Widespread male circumcision could prevent some 1.4 million new HIV infections and 800,000 AIDS deaths in South Africa over the next 20 years
The South African Centre for Epidemiological Modelling and Analysis (SACEMA) said new studies showing circumcision reduced the risk of HIV transmission by up to 60 percent indicated it was time to study how to implement a circumcision programme.
"South Africa stands to benefit more than any other country from male circumcision by virtue of the very high current HIV prevalence and the relatively low rate of circumcision in the country," SACEMA said in a statement.
"Over the next 20 years male circumcision in South Africa could avert 1,400,000 new cases of HIV and 800,000 HIV deaths."
South Africa has one of the world's largest HIV/AIDS caseloads with 5.5 million of its 45 million people infected, and studies have warned the country's epidemic continues to spread at a rapid rate, particularly among the young.
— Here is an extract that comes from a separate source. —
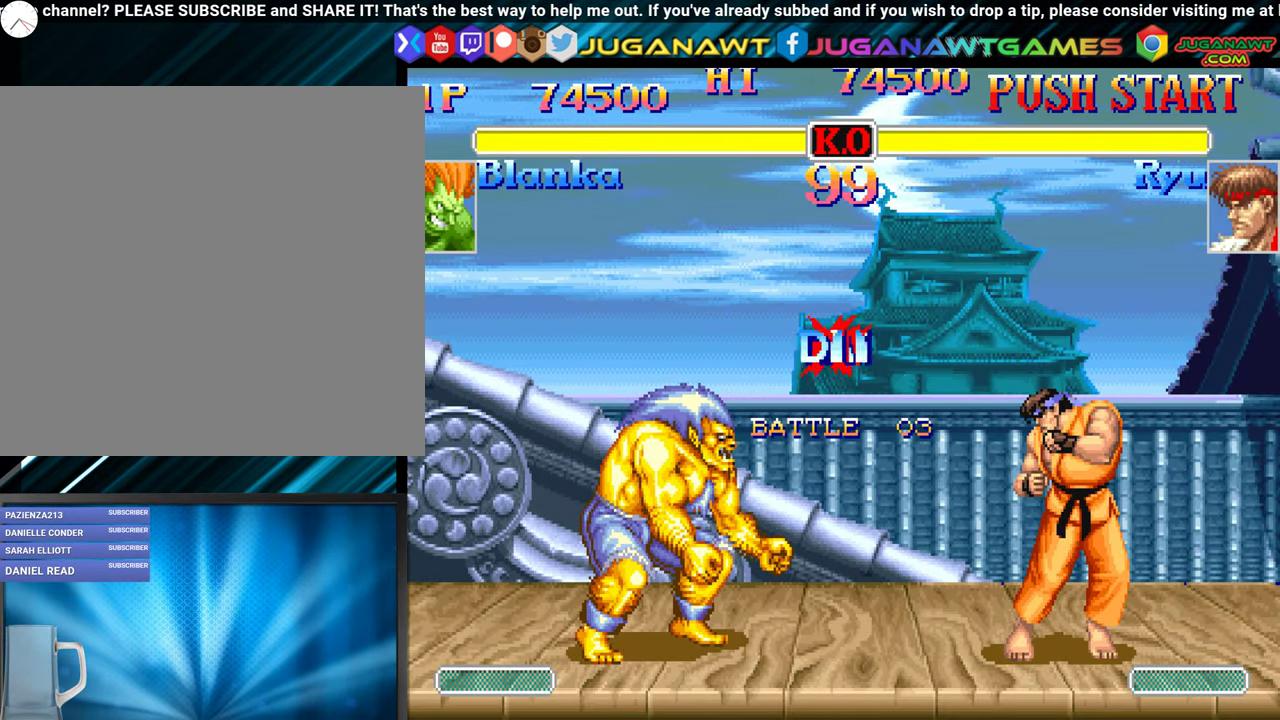
{"buttons": ["DPAD_DOWN", "DPAD_LEFT"], "events": []}
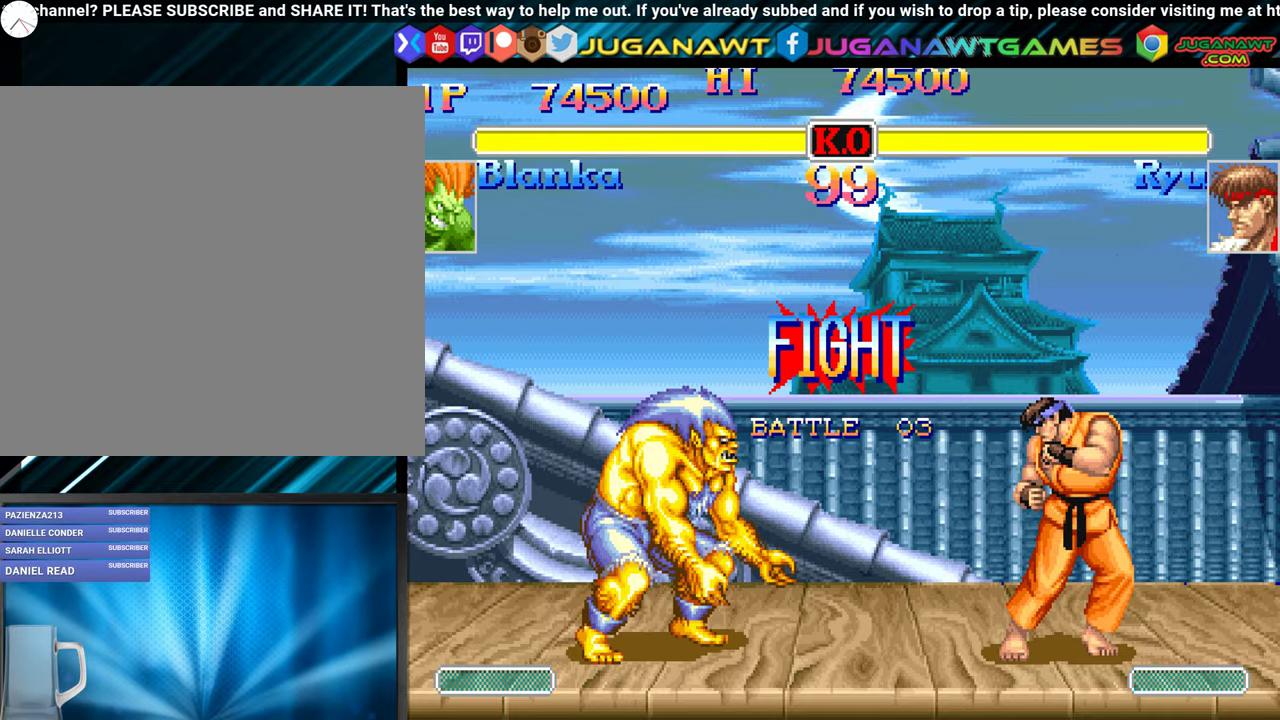
{"buttons": ["DPAD_LEFT"], "events": [[300, "DPAD_LEFT", "up"], [317, "DPAD_DOWN", "up"], [317, "DPAD_RIGHT", "down"], [367, "Y", "down"], [450, "DPAD_RIGHT", "up"], [467, "Y", "up"], [483, "DPAD_LEFT", "down"]]}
Researchers this month concluded after two large clinical trials in Kenya and Uganda that circumcision was a valuable tool in the fight against HIV/AIDS, echoing results from an earlier study in South Africa.
Experts say the reduced HIV risk may be because cells on the inside of the foreskin, the part of the penis cut off in circumcision, are particularly susceptible to HIV infection.
Researchers have cautioned that circumcision is not a panacea, reducing the chances of infection by at most 60 percent, and that existing programmes to encourage condom use and reduction in numbers of sexual partners must continue.
Using condoms and practicing monogamy will probably do a lot more to fight the spread of HIV/AIDS than male circumcision.